To get you started, here's an awesome guide on misgendering and pronouns and a fact sheet on pronouns at ANU.
Learn about issues affecting LGBTQIA+ youth
It is important to do your research before you jump into action. Learn the histories, learn what has been done before, what has worked and what still needs to change.
Try not to turn to your LGBTQIA+ friends and peers, as it is not their role to explain these concepts to you, in fact, in can be a burden. Books, movies, articles and TV series are a great place to start.
Host a purple-themed gathering to celebrate, support and learn with your friends and family, peers or team.
Turn up the purple
Make sure you are equipped with everything you need to fill your day with purple and rainbows.

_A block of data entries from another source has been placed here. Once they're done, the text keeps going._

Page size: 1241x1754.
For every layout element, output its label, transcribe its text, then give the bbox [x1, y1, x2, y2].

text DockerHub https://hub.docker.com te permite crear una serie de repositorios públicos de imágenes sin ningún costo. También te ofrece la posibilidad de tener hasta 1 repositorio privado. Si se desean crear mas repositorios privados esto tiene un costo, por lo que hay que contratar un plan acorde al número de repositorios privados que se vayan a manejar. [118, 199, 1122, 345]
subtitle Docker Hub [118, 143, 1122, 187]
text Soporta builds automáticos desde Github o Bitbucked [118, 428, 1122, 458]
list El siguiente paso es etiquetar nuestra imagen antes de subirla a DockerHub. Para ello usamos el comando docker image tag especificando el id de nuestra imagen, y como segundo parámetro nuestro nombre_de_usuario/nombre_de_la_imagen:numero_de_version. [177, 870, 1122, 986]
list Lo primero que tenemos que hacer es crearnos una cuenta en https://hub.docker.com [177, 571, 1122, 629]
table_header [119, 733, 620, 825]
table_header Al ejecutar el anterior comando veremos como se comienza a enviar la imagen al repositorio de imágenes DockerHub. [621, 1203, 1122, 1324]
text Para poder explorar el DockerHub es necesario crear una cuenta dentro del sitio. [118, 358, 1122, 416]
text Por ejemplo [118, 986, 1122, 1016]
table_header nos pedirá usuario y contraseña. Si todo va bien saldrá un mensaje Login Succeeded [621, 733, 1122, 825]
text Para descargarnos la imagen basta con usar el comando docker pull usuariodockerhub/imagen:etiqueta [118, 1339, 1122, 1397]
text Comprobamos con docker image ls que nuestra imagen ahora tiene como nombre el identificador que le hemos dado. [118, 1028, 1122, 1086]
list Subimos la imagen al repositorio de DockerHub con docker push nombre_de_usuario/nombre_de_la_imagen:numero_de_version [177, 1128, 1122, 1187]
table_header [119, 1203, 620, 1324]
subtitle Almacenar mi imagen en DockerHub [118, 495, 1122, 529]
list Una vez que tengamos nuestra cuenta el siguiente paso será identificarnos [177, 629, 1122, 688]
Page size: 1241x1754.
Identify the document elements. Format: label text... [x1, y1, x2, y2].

Wear your brightest and loudest purple outfit and share it using the hashtag #wearitpurple.
You can also pop up some:
The colour purple has been chosen as it is not a primary colour. This means it is a colour that takes on many other colours to mix to become what it is, purple. This idea embodies what Wear It Purple stands for - being made from a diversity of the LGBTQIA+ community and coming together to make something amazing.
What exactly is LGBTQIA+?
L is for LESBIAN (a woman who is sexually/romantically attracted to women)
G is for GAY (a man who is sexually/romantically attracted to men)
B is for BISEXUAL (someone who is sexually/romantically attracted to more than one gender)
T is for TRANSGENDER (a term used to describe someone who does not identify as their assigned gender at birth: may also refer to Trans, Transitioning, Trans Man and Trans Woman)
I is for INTERSEX (a blanket term people who are born with sexual characteristics that do not subscribe to one specific gender, such as physical characteristics).
Q is for QUEER AND QUESTIONING (Queer: a term reclaimed by the LGBTQIA+ community to represent their wider community and identify. Questioning: a person who is currently exploring their own sexuality).
A is for ASEXUAL (someone who shares no or limited sexual attraction to others, however may still engage with romantic interests).
The + ('plus') is used to signify all of the gender identities and sexual orientations that are not specifically covered by the other seven initials.
This is not a conclusive list of all genders/sexualities or their many varied descriptions for each, it is an overview of terms for educational purposes. We acknowledge and respect each unique person's right to label themselves as they choose.
What is an LGBTQIA+ ally, and how can I be a good one?
An ally is someone who stands up for, supports and encourages the people around them. It's a term that gets used a lot in the LGBTQIA+ community. In this case it refers to someone who is heterosexual and/or cisgender, but who tries to make the world a better place for people who identify as LGBTQIA+.
Being an ally means:
- supporting equal rights for everyone - regardless of race, sexual orientation, gender or religion
- doing what you can to call out discrimination and to fight for equality
- trying to make the world a better place for anyone who identifies as LGBTQIA+.
Keep reading Reach Out's guide to being an ally.
ANU Ally Network
Our ANU LGBTIQA+ Ally Network is made up of a group of staff and students across campus who are committed to providing an inclusive and respectful environment for people who identify as LGBTIQA+.
Don't forget, supporting the community isn't a one-day thing. Members of the LGBTQIA+ community don't just need your support this Friday - being an ally is a life-long commitment.